■ **Exercise details**
Nothing but the pictures should be left out when you copy the records exactly.

*** Records provided ***

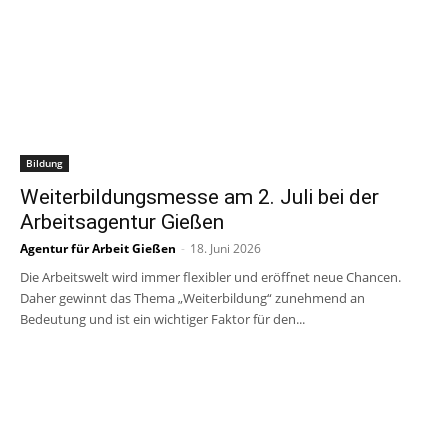
Bildung
Weiterbildungsmesse am 2. Juli bei der
Arbeitsagentur Gießen
Agentur für Arbeit Gießen
-
18. Juni 2026
Die Arbeitswelt wird immer flexibler und eröffnet neue Chancen.
Daher gewinnt das Thema „Weiterbildung“ zunehmend an
Bedeutung und ist ein wichtiger Faktor für den...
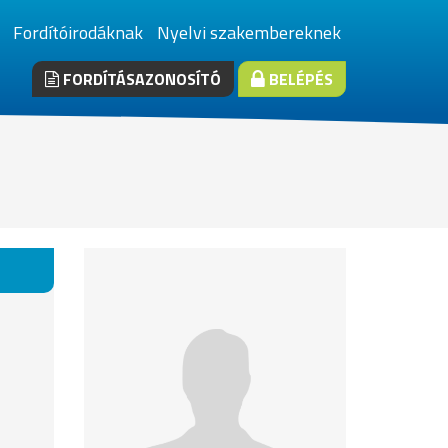
Fordítóirodáknak
Nyelvi szakembereknek
FORDÍTÁSAZONOSÍTÓ
BELÉPÉS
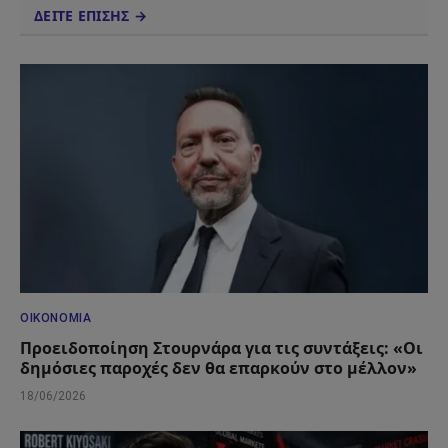
ΔΕΙΤΕ ΕΠΙΣΗΣ →
ΟΙΚΟΝΟΜΊΑ
Προειδοποίηση Στουρνάρα για τις συντάξεις: «Οι
δημόσιες παροχές δεν θα επαρκούν στο μέλλον»
18/06/2026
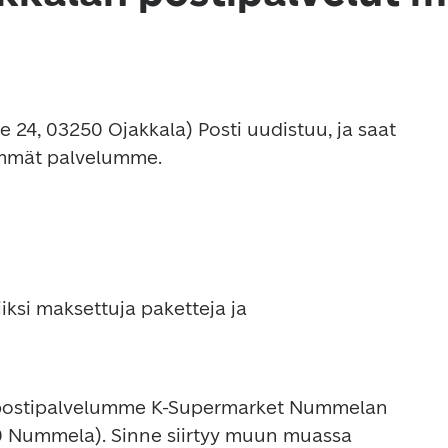
 24, 03250 Ojakkala) Posti uudistuu, ja saat 
yimmät palvelumme.
iksi maksettuja paketteja ja 
postipalvelumme K-Supermarket Nummelan 
00 Nummela). Sinne siirtyy muun muassa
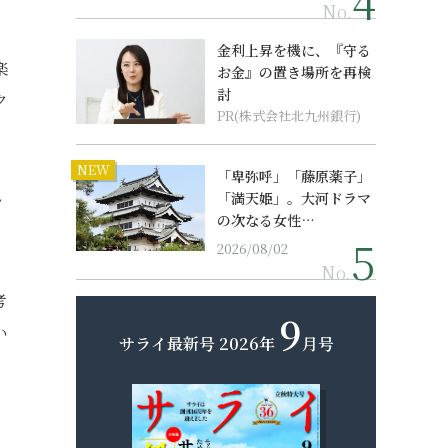
No.
金利上昇を機に、『守る
楽
お金』の置き場所を再検
討
ク
PR(株式会社北九州銀行)
NEW
「卑弥呼」「藤原薬子」
「満天姫」。大河ドラマ
・
の次なる女性…
。
2026/08/02
No.
考
9
い
サライ最新号
2026年
月号
ら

***

■ **Answer area**
Bildung
Weiterbildungsmesse am 2. Juli bei der
Arbeitsagentur Gießen
Agentur für Arbeit Gießen
-
18. Juni 2026
Die Arbeitswelt wird immer flexibler und eröffnet neue Chancen.
Daher gewinnt das Thema „Weiterbildung“ zunehmend an
Bedeutung und ist ein wichtiger Faktor für den...
Fordítóirodáknak
Nyelvi szakembereknek
FORDÍTÁSAZONOSÍTÓ
BELÉPÉS
ΔΕΙΤΕ ΕΠΙΣΗΣ →
ΟΙΚΟΝΟΜΊΑ
Προειδοποίηση Στουρνάρα για τις συντάξεις: «Οι
δημόσιες παροχές δεν θα επαρκούν στο μέλλον»
18/06/2026
 24, 03250 Ojakkala) Posti uudistuu, ja saat 
yimmät palvelumme.
iksi maksettuja paketteja ja 
postipalvelumme K-Supermarket Nummelan 
00 Nummela). Sinne siirtyy muun muassa
No.
金利上昇を機に、『守る
楽
お金』の置き場所を再検
討
ク
PR(株式会社北九州銀行)
NEW
「卑弥呼」「藤原薬子」
「満天姫」。大河ドラマ
・
の次なる女性…
。
2026/08/02
No.
考
9
い
サライ最新号
2026年
月号
ら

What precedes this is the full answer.